PROVIDED DATA:

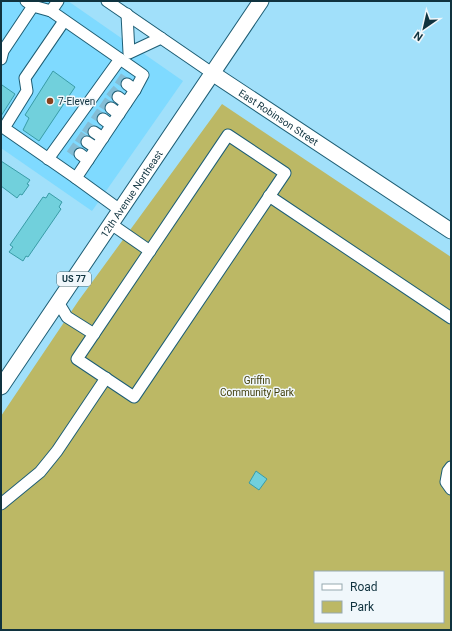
<svg xmlns="http://www.w3.org/2000/svg" width="452" height="631" font-family="Roboto,sans-serif">
<style>
.built{fill:#7fdaff}
.green{fill:#bcb865;fill-rule:evenodd}
.building{fill:#71d0dc;stroke:#399ca7}
.lines{fill:none;stroke-linecap:round;stroke-linejoin:round}
.minor-tunnel{stroke:#84bdd5;stroke-width:11;stroke-dasharray:11 5.5;stroke-linecap:butt}
.minor-casing{stroke:#1e5e75;stroke-width:13}
.major-casing{stroke:#1e5e75;stroke-width:17}
.minor{stroke:#fff;stroke-width:11}
.major{stroke:#fff;stroke-width:15}
.poi-dot{fill:#89431e;stroke:#f0f7fb;stroke-width:1.5}
.labels{text-anchor:middle;dominant-baseline:central;stroke-width:3;stroke-linejoin:round;paint-order:stroke}
.shield{fill:#f0f7fb;stroke:#536e77;stroke-width:1}
.shield-label{font-size:9px;font-weight:bold;fill:#10333f}
.poi-label{font-size:10px;fill:#10333f;stroke:#f0f7fb;text-anchor:start}
.street-label{font-size:10px;fill:#10333f;stroke:#f0f7fb}
.park-label{font-size:10px;fill:#403d09;stroke:#f0f7fb}
</style>
<rect width="100%" height="100%" fill="#a1e0fa"/>
<polygon class="built" points="1,1 68,1 183,81 92,211 1,148"/>
<path class="green" d="M222,104L451,257V630H1V416L79,300ZM315,572H443V622H315Z"/>
<g class="building">
<polygon points="53,71 75,87 39,141 23,130 29,118 25,115"/>
<polygon points="2,85 15,94 1,116 1,87"/>
<polygon points="1,161 30,180 27,184 29,185 22,195 20,194 17,198 1,186"/>
<polygon points="49,193 62,202 59,207 61,209 28,257 26,256 23,261 9,252 13,247 10,245 43,197 46,198"/>
<polygon points="256,471 267,479 259,490 249,483"/>
</g>
<g class="lines">
<g class="minor-tunnel">
<polyline points="118,78 127,84"/>
<polyline points="110,90 118,97"/>
<polyline points="102,102 111,108"/>
<polyline points="94,113 103,119"/>
<polyline points="85,126 94,132"/>
<polyline points="78,136 87,142"/>
<polyline points="70,147 80,154"/>
</g>
<g class="minor-casing">
<g id="minor">
<polyline points="26,1 33,6 51,11 143,75 135,90 76,178 120,210"/>
<polyline points="107,1 212,73"/>
<polyline points="51,11 58,1"/>
<polyline points="127,14 129,53 161,38"/>
<polyline points="64,21 25,78 27,91 4,128 76,178"/>
<polyline points="1,59 3,51 33,6"/>
<polyline points="127,84 135,90"/>
<polyline points="118,97 126,103"/>
<polyline points="111,108 119,114"/>
<polyline points="103,119 111,125"/>
<polyline points="94,132 103,138"/>
<polygon points="228,135 285,173 134,397 77,359"/>
<polyline points="87,142 96,148"/>
<polyline points="80,154 88,160"/>
<polyline points="48,159 120,59"/>
<polyline points="269,196 451,318"/>
<polyline points="111,224 150,251"/>
<polyline points="58,302 67,317 94,334"/>
<polyline points="451,467 448,471 446,482 451,489"/>
<polyline points="1,504 40,472 57,451 106,378"/>
</g>
</g>
<g class="major-casing">
<g id="major">
<path id="s1" d="M212,73L451,231"/>
<path id="s2" d="M1,387L261,1"/>
</g>
</g>
<use href="#minor" class="minor"/>
<use href="#major" class="major"/>
</g>
<circle class="poi-dot" cx="50" cy="101" r="4"/>
<g class="labels">
<rect class="shield" x="57" y="272" width="34" height="14" rx="3"/>
<g class="shield-label">
<text x="74" y="279">US 77</text>
</g>
<g class="poi-label">
<text x="58" y="101">7-Eleven</text>
</g>
<g class="street-label">
<text stroke="none"><textPath href="#s1" startOffset="80">East Robinson Street</textPath></text>
<text stroke="none"><textPath href="#s2" startOffset="233">12th Avenue Northeast</textPath></text>
</g>
<g class="park-label">
<text x="257" y="380">Griffin<tspan x="257" dy="12">Community Park</tspan></text>
</g>
</g>
<rect width="452" height="631" fill="none" stroke="#10333f" stroke-width="4"/>
<rect x="314" y="571" width="130" height="52" fill="#f0f7fb" stroke="#96a9b0"/>
<rect x="322" y="584" width="20" height="6" fill="#ffffff" stroke="#96a9b0"/>
<text x="350" y="591" font-size="12" fill="#10333f">Road</text>
<rect x="322" y="601" width="20" height="12" fill="#bcb865" stroke="#96a9b0"/>
<text x="350" y="611" font-size="12" fill="#10333f">Park</text>
<g transform="translate(424 28) rotate(214)" stroke="#f0f7fb" stroke-width="3" paint-order="stroke">
<path d="M0-3L7 15L0 10L-7 15Z" fill="#10333f"/>
<text y="-6" font-size="11" font-weight="bold" text-anchor="middle" fill="#10333f">N</text>
</g>
</svg>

REQUIREMENT: Find the word "middle" in the records. Copy every line it appears in.

EXERCISE RESULT:
.labels{text-anchor:middle;dominant-baseline:central;stroke-width:3;stroke-linejoin:round;paint-order:stroke}
<text y="-6" font-size="11" font-weight="bold" text-anchor="middle" fill="#10333f">N</text>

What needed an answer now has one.